What is needed here is every line of the records that includes "down".

=== Extracted material ===

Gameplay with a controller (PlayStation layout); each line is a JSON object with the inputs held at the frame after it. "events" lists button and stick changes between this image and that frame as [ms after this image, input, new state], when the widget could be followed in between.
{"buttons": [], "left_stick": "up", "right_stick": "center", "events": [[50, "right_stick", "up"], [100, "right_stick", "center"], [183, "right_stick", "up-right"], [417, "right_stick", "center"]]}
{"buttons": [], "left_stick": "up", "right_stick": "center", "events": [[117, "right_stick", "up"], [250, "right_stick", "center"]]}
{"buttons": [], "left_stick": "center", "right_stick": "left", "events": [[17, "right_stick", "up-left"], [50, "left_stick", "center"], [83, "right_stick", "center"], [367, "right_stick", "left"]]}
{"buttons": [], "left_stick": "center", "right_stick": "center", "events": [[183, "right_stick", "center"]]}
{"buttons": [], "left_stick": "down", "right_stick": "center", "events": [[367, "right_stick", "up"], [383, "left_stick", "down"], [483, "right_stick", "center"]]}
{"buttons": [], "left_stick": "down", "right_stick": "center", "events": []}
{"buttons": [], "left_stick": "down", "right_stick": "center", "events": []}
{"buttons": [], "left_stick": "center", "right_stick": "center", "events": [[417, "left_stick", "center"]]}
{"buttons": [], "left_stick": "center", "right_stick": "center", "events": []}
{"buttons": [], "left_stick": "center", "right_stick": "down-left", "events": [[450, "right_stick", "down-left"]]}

===

Reply:
{"buttons": [], "left_stick": "down", "right_stick": "center", "events": [[367, "right_stick", "up"], [383, "left_stick", "down"], [483, "right_stick", "center"]]}
{"buttons": [], "left_stick": "down", "right_stick": "center", "events": []}
{"buttons": [], "left_stick": "down", "right_stick": "center", "events": []}
{"buttons": [], "left_stick": "center", "right_stick": "down-left", "events": [[450, "right_stick", "down-left"]]}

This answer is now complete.